- **EXERCISE REQUIREMENTS**
Present the data from the line containing "family: Vespidae" down to the line containing "genus: Brunoniella", both included, as a numbered list with any blank lines left out.

- **RECORDED DATA**
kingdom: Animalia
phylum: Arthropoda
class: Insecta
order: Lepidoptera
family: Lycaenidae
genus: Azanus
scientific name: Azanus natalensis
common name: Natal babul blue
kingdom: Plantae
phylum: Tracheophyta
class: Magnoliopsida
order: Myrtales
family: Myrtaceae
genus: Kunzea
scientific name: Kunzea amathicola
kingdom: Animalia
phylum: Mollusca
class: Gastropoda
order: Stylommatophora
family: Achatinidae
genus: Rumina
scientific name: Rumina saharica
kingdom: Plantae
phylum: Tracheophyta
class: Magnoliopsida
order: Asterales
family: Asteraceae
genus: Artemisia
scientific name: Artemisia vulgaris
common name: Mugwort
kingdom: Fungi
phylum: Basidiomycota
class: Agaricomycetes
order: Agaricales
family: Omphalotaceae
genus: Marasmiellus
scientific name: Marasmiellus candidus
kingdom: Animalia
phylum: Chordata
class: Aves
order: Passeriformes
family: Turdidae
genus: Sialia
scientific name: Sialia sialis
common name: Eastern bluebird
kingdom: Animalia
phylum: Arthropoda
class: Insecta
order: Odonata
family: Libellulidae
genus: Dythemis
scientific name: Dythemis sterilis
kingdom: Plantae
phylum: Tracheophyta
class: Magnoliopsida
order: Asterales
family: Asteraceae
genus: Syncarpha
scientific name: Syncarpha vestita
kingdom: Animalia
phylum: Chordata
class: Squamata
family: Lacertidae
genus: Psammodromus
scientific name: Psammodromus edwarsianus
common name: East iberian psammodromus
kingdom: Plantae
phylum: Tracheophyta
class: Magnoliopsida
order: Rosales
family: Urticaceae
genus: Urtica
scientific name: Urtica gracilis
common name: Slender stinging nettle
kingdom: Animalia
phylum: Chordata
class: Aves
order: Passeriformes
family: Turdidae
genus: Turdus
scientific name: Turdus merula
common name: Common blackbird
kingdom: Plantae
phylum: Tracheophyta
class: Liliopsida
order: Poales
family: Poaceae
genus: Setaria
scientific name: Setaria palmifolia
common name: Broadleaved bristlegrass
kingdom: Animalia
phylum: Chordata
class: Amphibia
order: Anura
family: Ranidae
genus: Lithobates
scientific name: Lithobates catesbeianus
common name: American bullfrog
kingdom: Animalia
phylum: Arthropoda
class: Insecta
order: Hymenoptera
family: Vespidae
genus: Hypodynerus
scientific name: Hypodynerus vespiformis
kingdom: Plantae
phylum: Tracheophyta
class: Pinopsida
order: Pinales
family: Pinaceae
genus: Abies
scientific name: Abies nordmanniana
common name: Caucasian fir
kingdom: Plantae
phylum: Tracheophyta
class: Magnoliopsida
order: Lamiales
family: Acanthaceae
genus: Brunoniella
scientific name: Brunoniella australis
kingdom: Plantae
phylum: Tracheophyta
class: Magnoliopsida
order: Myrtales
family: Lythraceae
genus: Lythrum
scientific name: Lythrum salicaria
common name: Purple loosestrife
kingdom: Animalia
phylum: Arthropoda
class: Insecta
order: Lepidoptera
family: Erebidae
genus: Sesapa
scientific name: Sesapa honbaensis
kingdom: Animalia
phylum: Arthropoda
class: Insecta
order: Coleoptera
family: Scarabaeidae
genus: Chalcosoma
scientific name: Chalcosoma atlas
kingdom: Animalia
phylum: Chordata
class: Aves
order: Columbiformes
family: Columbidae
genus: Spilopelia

- **ANSWER TO THE EXERCISE**
1. family: Vespidae
2. genus: Hypodynerus
3. scientific name: Hypodynerus vespiformis
4. kingdom: Plantae
5. phylum: Tracheophyta
6. class: Pinopsida
7. order: Pinales
8. family: Pinaceae
9. genus: Abies
10. scientific name: Abies nordmanniana
11. common name: Caucasian fir
12. kingdom: Plantae
13. phylum: Tracheophyta
14. class: Magnoliopsida
15. order: Lamiales
16. family: Acanthaceae
17. genus: Brunoniella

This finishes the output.